Ten US Dollars

STEPHEN KING IS THE KING

dieci dollari

 

Settimana scorsa ho partecipato a una cosa che fa l’azienda per cui lavoro e che si chiama Management Forum: duegiornidue trascorsi in un fondo vitivinicolo nel cuore del Veneto, a parlare di strategia, di piani triennali, di tutti gli algoritmi che contano, guidano, portano, indicano cose da comprare, ogni informazione condivisa che come una divisa ti rassicura e ti fa rassicurare(*). E ad assaggiare vini.

E’ proprio vero che se devi fare una cosa importante devi farla in cantina. Funziona, ve l’assicuro (lo so, è una espressione che dico spesso).

Insomma. Eravamo tutti lì ed è stata (almeno per me) una bella esperienza.

C’erano anche tre coach, degli attivatori. Di uno di loro anni fa ho letto un libro, un manuale sul cambiamento, e vi linko il pdf disponibile in rete gratuitamente. Ve lo linko perché la considero una lettura interessante, applicabile ad ogni aspetto della vita; svoltare, cambiare, evolvere non è mai una cosa che riguarda solo la vita professionale, è soprattutto una cosa che riguarda la propria vita personaleE’ una cosa attraverso cui passare se vuoi avere una tua identità. Tua e solo tua, intendo.

Ad un certo punto, verso la fine, il coach ha raccontato una storiella, una di quelle che prima o poi, in un incontro sul cambiamento e sulla strategia di medio periodo, ti senti raccontare.

Eccola qui (per fare il paio con quel che scrivevo prima: passaci attraverso, poi la commentiamo insieme).
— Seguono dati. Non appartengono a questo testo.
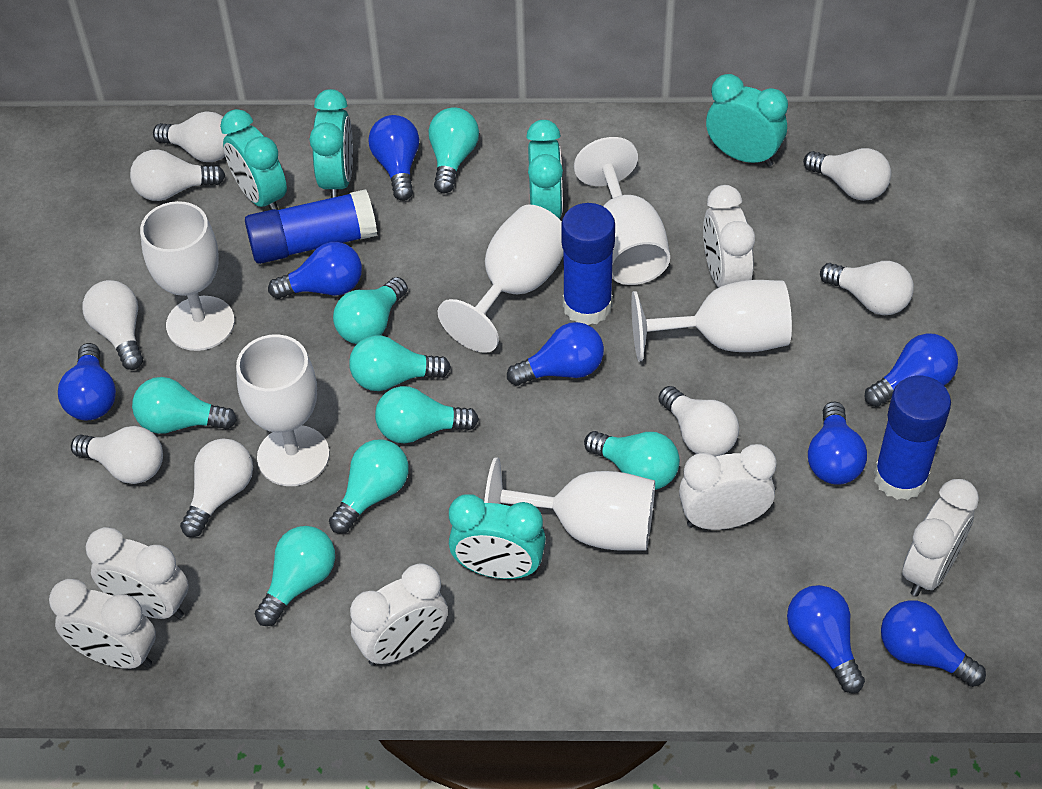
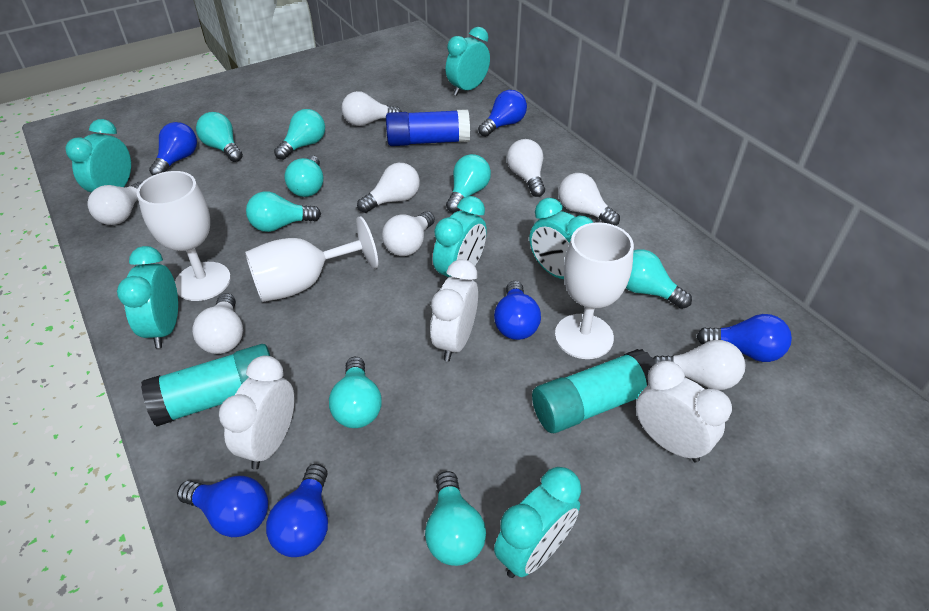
blue glue stick: [245,189,377,264] [561,203,615,325] [874,375,951,500] = 3 -> [386,109,470,146] = 1
blue light bulb: [58,343,116,420] [268,242,362,299] [368,115,419,201] [507,322,604,386] [787,585,865,693] [808,401,867,485] [865,333,958,407] [881,600,986,687] = 8 -> [149,122,197,176] [177,476,268,537] [266,464,328,557] [478,90,527,137] [494,281,541,340] [697,314,792,362] = 6
turquoise clock: [220,109,287,210] [309,89,353,198] [449,494,546,579] [526,120,563,219] [706,74,788,167] = 5 -> [65,119,131,193] [117,246,178,348] [433,196,487,280] [445,27,490,96] [494,467,581,578] [530,198,594,279] = 6
turquoise glue stick: none = 0 -> [141,344,270,427] [532,349,655,433] = 2
white clock: [49,579,156,669] [86,527,189,619] [350,563,448,666] [679,444,776,530] [703,185,755,287] [902,479,979,597] = 6 -> [219,355,295,469] [431,259,478,362] [636,361,732,462] = 3
white goblet: [140,201,235,351] [236,334,330,486] [437,205,564,353] [484,457,655,551] [574,137,670,285] [631,280,792,361] = 6 -> [137,171,231,301] [245,216,378,302] [555,222,634,359] = 3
Primi anni Duemila, Stati Uniti: si tiene una mega convention con tutta la popolazione dirigenziale di un’azienda, il Ceo ha praticamente chiamato a raccolta tutti i suoi uomini (di donne, fatevene una ragione, ce ne saranno anche state ma, come nella mia duegiornidue, non si notano mai troppo). Presenta il nuovo piano commerciale, fa la conta di chi se n’è andato e di chi è rimasto. Stringe i ranghi e dà indicazioni sia tattiche sia strategiche. Infine, a chiusura dei lavori, davanti a una platea esausta, dice:

– E adesso ho una sorpresa per voi. Alzatevi e guardate sotto le vostre sedie.

I manager si alzano, sollevano le sedie o si chinano e guardano sotto; trovano un biglietto da dieci dollari attaccato sotto ad ogni sedile. Sollevano lo sguardo stupiti e il Ceo termina così:

– E’ il mio regalo: dieci dollari per ognuno di voi. Un dono per farvi capire che se volete fare i soldi dovete alzare il culo dalla sedia.

Una storia molto americana, ne convengo, ed è vero che è difficile identificare persone che hanno avuto successo tenendo il culo saldamente ancorato a una sedia (ho detto successo, non la fortuna di essere semplicemente votati a una assemblea).

E’ difficile, sì, ma a me uno che ha fatto i soldi e, soprattutto, ha fatto quel che gli piace nella vita (che poi è il significato ultimo dell’avere successo) mi viene in mente: è Stephen King. Lui, il re, ancorato alla sua sedia, lì a battere sui tasti, ha creato un vero e proprio impero, fatto di parole e di paure, di amicizie e di cambiamenti.

Volevo proprio dire questo, in definitiva, ché so che magari non si è capito: non è la sedia a fare la differenza, né il culo più o meno pesante. A fare la differenza è come accogli, segui, provochi, affronti (e mille altri verbi per dirlo) il cambiamento che arriva a onde, a scatti o in continuo. Quello sì che rende possibile il successo.